Sécurité des codes d'accès : les erreurs qui coûtent (très) cher

Pourquoi la sécurité des accès est sous-estimée

Dans la majorité des conciergeries, le sujet « gestion des accès » est traité comme un détail opérationnel : on installe une boîte à clés ou une serrure connectée, on note les codes dans un Google Sheet, et on passe à autre chose.

Cette désinvolture s'explique : tant qu'il n'y a pas eu d'incident, le risque paraît théorique. Mais l'incident, quand il arrive, est dévastateur :

- Vol résiduel par un ancien voyageur dont le code est resté actif - Intrusion par un ouvrier qui avait noté le code - Cambriolage organisé après diffusion de codes sur les réseaux - Litige avec un propriétaire après contestation d'un sinistre

Tous ces cas se rejoignent sur un point : ils sont évitables avec une discipline de base.

Les 6 erreurs les plus courantes

Erreur 1 : un seul code par bien, jamais changé

Le pire scénario : le bien a un code de coffre-fort ou de serrure connectée qui n'a jamais changé depuis l'installation.
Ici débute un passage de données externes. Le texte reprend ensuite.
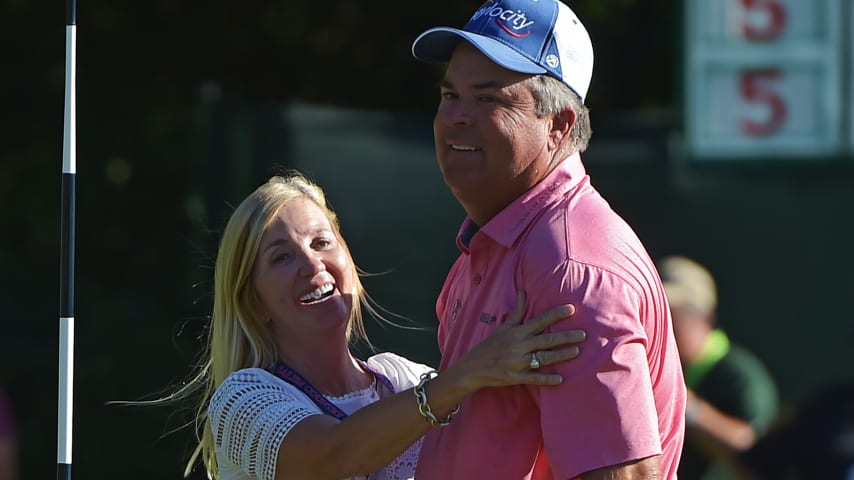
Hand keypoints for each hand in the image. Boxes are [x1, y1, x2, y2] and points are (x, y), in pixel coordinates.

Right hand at [453, 291, 583, 389]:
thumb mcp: (503, 326)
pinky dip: (547, 379)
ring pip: (544, 357)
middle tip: (583, 334)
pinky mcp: (516, 376)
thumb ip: (517, 311)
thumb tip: (523, 291)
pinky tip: (561, 379)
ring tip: (577, 351)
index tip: (572, 309)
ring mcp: (518, 362)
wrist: (473, 367)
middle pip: (546, 339)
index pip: (540, 320)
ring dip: (561, 355)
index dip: (556, 315)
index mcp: (517, 332)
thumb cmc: (490, 345)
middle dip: (566, 336)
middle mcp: (519, 345)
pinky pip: (534, 378)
Tous les voyageurs des 3 dernières années ont eu accès au même code. Tous les artisans qui sont passés aussi.

Combien de personnes connaissent potentiellement ce code ? 30 ? 80 ? 150 ? Trop pour appeler ça une sécurité.

Règle minimale : un code unique par séjour, généré automatiquement, désactivé au check-out.

Erreur 2 : codes archivés dans Google Sheets / WhatsApp

Les codes apparaissent en clair dans des tableurs partagés ou des conversations WhatsApp accessibles à toute l'équipe (et à leurs téléphones perdus, leurs comptes piratés, leurs anciens collègues).

Une employée part en mauvais termes ? Elle garde l'accès au tableur 3 mois si vous oubliez de révoquer son compte Google.

Règle minimale : les codes ne doivent jamais apparaître en clair. Stockage chiffré dans un outil de gestion d'accès dédié (1Password, ou idéalement intégré au PMS).